Military Forces Abroad: There were reports of about 200 Libyan soldiers stationed in the Central African Republic at the end of 2001. Additional, more recent information on Libyan forces deployed abroad was unavailable.

Police: The Libyan police force has an estimated 10,000 policemen. Called the “People’s Security Force,” the police perform such usual functions as investigating crime, arresting criminals and maintaining public order, but they also are responsible for the administration of prisons and assisting with passports and identity cards. Special police units are assigned to counterespionage duties.

Internal Threat: Sporadic clashes between Islamic militants and Libyan security forces occurred from the early 1980s to the late 1990s. In 1995–97 Libya launched a military offensive in Cyrenaica, the center of much of the opposition. Since 1998 little or no evidence of any continuing Islamist insurgency has been reported.

Terrorism: In the early 1970s, Libya backed numerous international terrorist and national liberation insurgent groups, providing them with funding, small arms, and training facilities in the desert. These groups included European anti-North Atlantic Treaty Organization (NATO), Palestinian, Southeast Asian, Latin American, West African, and Sahelian groups. In 1981 the United States banned Libyan crude oil imports, and by 1986 all U.S. trade with Libya was suspended. In 1992, after Libyan implication in several major terrorist actions, the United Nations (UN) placed severe economic sanctions on Libya. The ensuing world isolation and significant economic decline that Libya suffered led Qadhafi to the recognition that assisting terrorist groups was antithetical to Libya’s interests. By the late 1990s, Qadhafi began to change his policies, and in August 2003 he renounced terrorism in a letter to the UN Security Council. As of 2004, it appears that no terrorist groups are trained or based in Libya.

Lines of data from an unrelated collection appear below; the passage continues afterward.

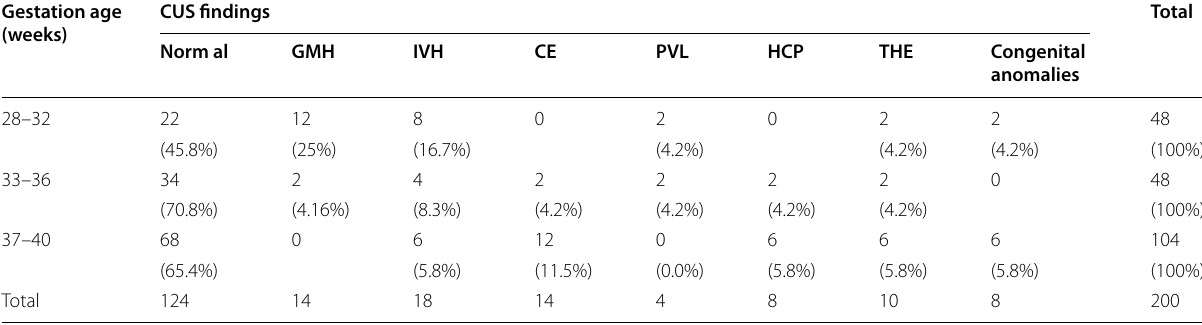
CUS cranial ultrasound, CE cerebral edema, GMH germinal matrix hemorrhage, IVH intra-ventricular hemorrhage, PVL periventricular leukomalacia, HCP hydrocephalus, THE thalamic hyperechogenicity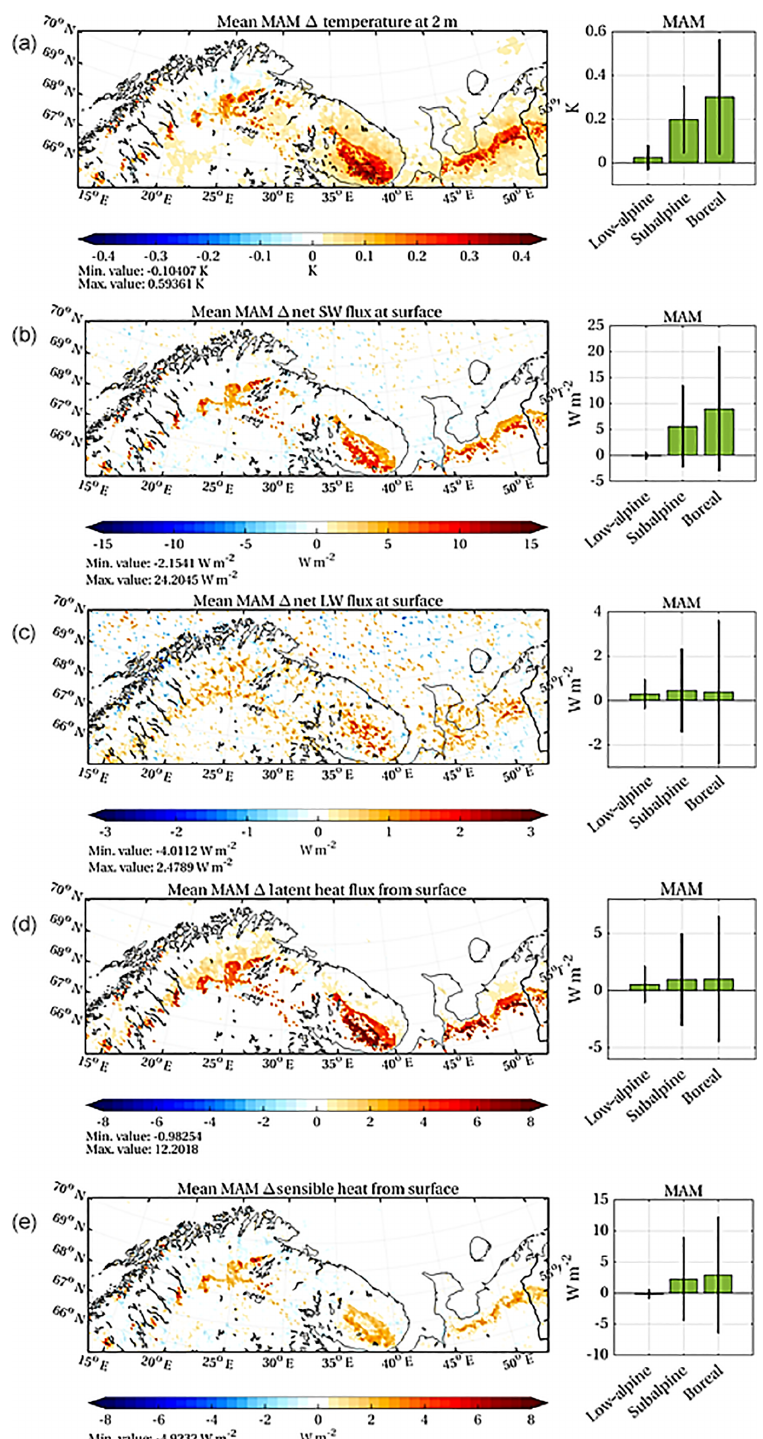
Figure 4. Effects of increased shrub cover (Veg0K–RefVeg) on the MAM season (a) 2m temperature, surface fluxes of (b) net SW and (c) LW radiation (both direction downward). Fluxes of (d) LH and (e) SH (direction upward from surface). The minimum and maximum in mean seasonal values are shown below each map to present the full spatial variation in the average seasonal response. Colours only show significant results at the 95% confidence level based on a Mann–Whitney test of equal medians. Bar plots indicate the mean response as averaged over the separate areas with vegetation changes (black lines indicate 1 σ range about the mean). Note that scales differ among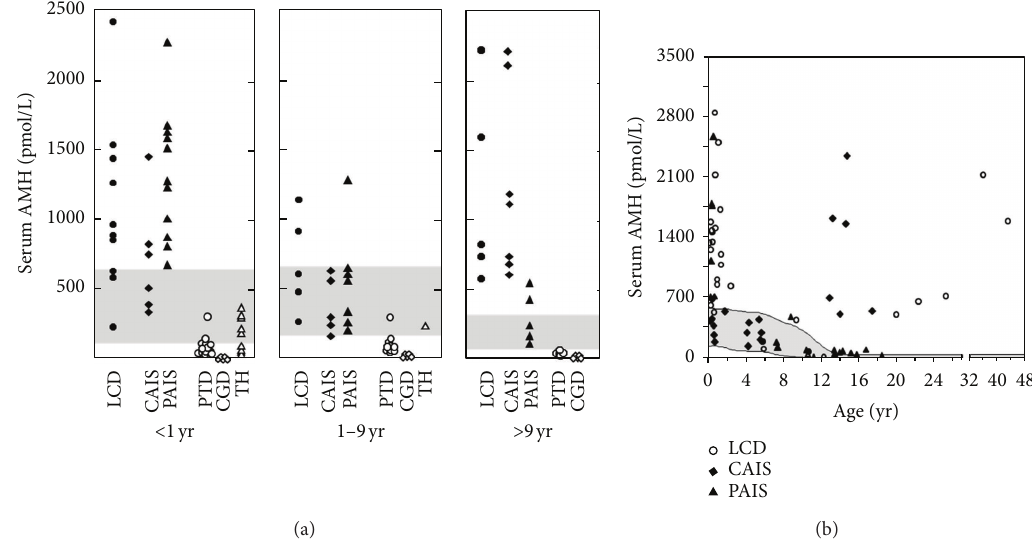
Figure 4: Serum AMH in disorders of sex development (DSD). (a) Serum AMH levels in patients with DSD. LCD: Leydig cell defects, including Leydig cell aplasia or hypoplasia and steroidogenic enzyme mutations; CAIS: complete androgen insensitivity syndrome; PAIS: partial androgen insensitivity syndrome; PTD: partial testicular dysgenesis, including asymmetrical gonadal differentiation; CGD: complete gonadal dysgenesis; TH: true hermaphroditism or ovotesticular DSD. The shaded areas represent the normal levels. Data is obtained from [41]. Copyright, The Endocrine Society, 1999. (b) Serum AMH levels in patients with DSD due to defects in androgen production (Leydig cell defects, LCD) or action (complete or partial androgen insensitivity syndrome, AIS). The shaded area represents the normal levels. Data is obtained from [44]. Copyright, The Endocrine Society, 1994, with permission.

Human Rights: According to the U.S. Department of State’s annual human rights report for 2004, Libya’s authoritarian regime continued to have a poor record. Some of the numerous and serious abuses on the part of the government include poor prison conditions, arbitrary arrest and detention, prisoners held incommunicado, and political prisoners held for many years without charge or trial. The judiciary is controlled by the state, and there is no right to a fair public trial. Libyans do not have the right to change their government. Freedom of speech, press, assembly, association, and religion are restricted. Independent human rights organizations are prohibited. Domestic violence against women appears to be widespread, and there have been reports of trafficking in persons. Ethnic and tribal minorities suffer discrimination, and the state continues to restrict the labor rights of foreign workers. One of the more problematic issues is that of six foreign health workers (five Bulgarian nurses and one Palestinian doctor) who were accused of deliberately infecting 426 children with HIV-tainted blood in a hospital in 1999. On May 6, 2004, a Libyan court sentenced the workers to death. International observers have expressed concerns over the confessions of the health workers, which appear to have been forced.